→ Instructions
**a)** In the travel blog post, how long did the writer sit almost on the bus dashboard?
**b)** Summarize the travel blog post in two sentences.

→ Extract provided
_ _ _ _ _ _ _
So many moments to treasure!

Tuesday, August 16, 2005

The condensed version

After several blogging attempts have been foiled by powercuts I've given up hope of writing a long narrative (yay for you all). Thus the following lists, highlighting the most memorable moments of the trip so far.

Best transport moments:

- 19 people in a regular 4WD on a very precarious mountain road. Okay, actually 16 people and 2 small children in a 4WD and one man standing on the the ladder at the back.

- Missing the bus from Rishikesh to Delhi and then chasing it on my friend's motorbike wearing all my luggage on my back. I've noticed that many of my friends with bikes have been influenced heavily by 'Dhoom', the Hindi motorbike version of 'The Fast and the Furious'. Some Indian girls seem to have been influenced by 'Bride and Prejudice', judging by their increased confidence in approaching foreign male tourists.

- Catching the above mentioned bus and then having to sit virtually on the dashboard for seven hours, centimetres away from the front windscreen.
_ _ _ _ _ _ _
→ Records from a dataset

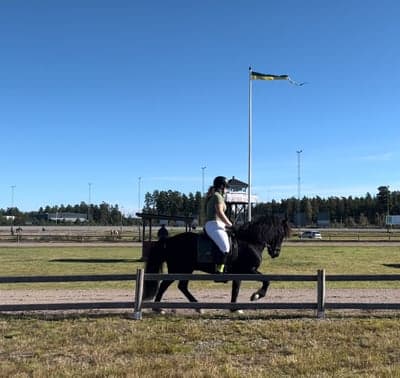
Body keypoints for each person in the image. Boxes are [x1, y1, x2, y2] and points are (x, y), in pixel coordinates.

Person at [204, 176, 233, 273]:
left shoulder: (216, 196)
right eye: (226, 187)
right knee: (225, 247)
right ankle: (219, 270)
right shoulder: (217, 196)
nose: (227, 190)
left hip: (218, 225)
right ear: (222, 186)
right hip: (214, 224)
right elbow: (220, 213)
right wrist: (230, 224)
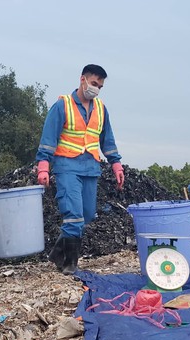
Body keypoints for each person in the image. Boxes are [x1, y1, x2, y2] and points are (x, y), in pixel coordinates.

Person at [35, 64, 124, 275]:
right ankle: (69, 264)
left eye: (100, 86)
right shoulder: (62, 105)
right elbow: (49, 138)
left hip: (90, 168)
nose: (96, 89)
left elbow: (107, 139)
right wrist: (43, 167)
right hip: (67, 167)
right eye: (94, 84)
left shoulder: (101, 109)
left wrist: (116, 164)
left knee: (87, 215)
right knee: (73, 215)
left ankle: (57, 252)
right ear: (82, 79)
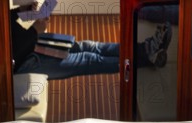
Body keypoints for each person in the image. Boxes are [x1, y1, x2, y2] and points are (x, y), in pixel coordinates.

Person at [11, 9, 173, 80]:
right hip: (25, 61)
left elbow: (8, 22)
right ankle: (146, 59)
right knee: (89, 59)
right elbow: (11, 53)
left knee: (88, 46)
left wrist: (23, 10)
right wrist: (34, 31)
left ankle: (145, 49)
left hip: (28, 42)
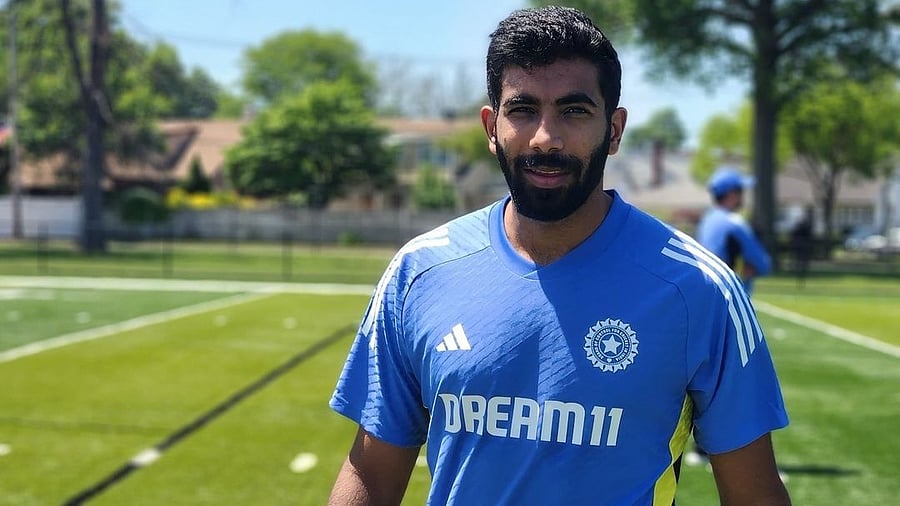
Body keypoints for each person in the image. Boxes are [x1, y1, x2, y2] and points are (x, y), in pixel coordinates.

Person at [328, 6, 791, 505]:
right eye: (523, 110)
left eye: (574, 111)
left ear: (614, 130)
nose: (545, 138)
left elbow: (754, 496)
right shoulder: (419, 272)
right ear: (491, 127)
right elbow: (371, 472)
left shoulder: (699, 289)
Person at [696, 166, 773, 294]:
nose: (743, 195)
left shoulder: (706, 220)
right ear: (731, 193)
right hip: (727, 294)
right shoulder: (734, 221)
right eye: (740, 191)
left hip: (704, 290)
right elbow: (763, 263)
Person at [789, 207, 814, 287]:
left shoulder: (801, 226)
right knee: (801, 262)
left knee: (801, 262)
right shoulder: (806, 226)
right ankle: (800, 276)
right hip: (802, 246)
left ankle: (800, 276)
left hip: (801, 246)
_ _ _ _ _ _ _
→ Answers to this exercise
**a)** Seven hours.

**b)** After power cuts foiled several blogging attempts, the writer gave up on a long narrative and listed the trip's most memorable moments instead. The best transport moments include 19 people in a regular 4WD on a precarious mountain road, chasing a missed Rishikesh-to-Delhi bus on a friend's motorbike, and then sitting virtually on that bus's dashboard for seven hours.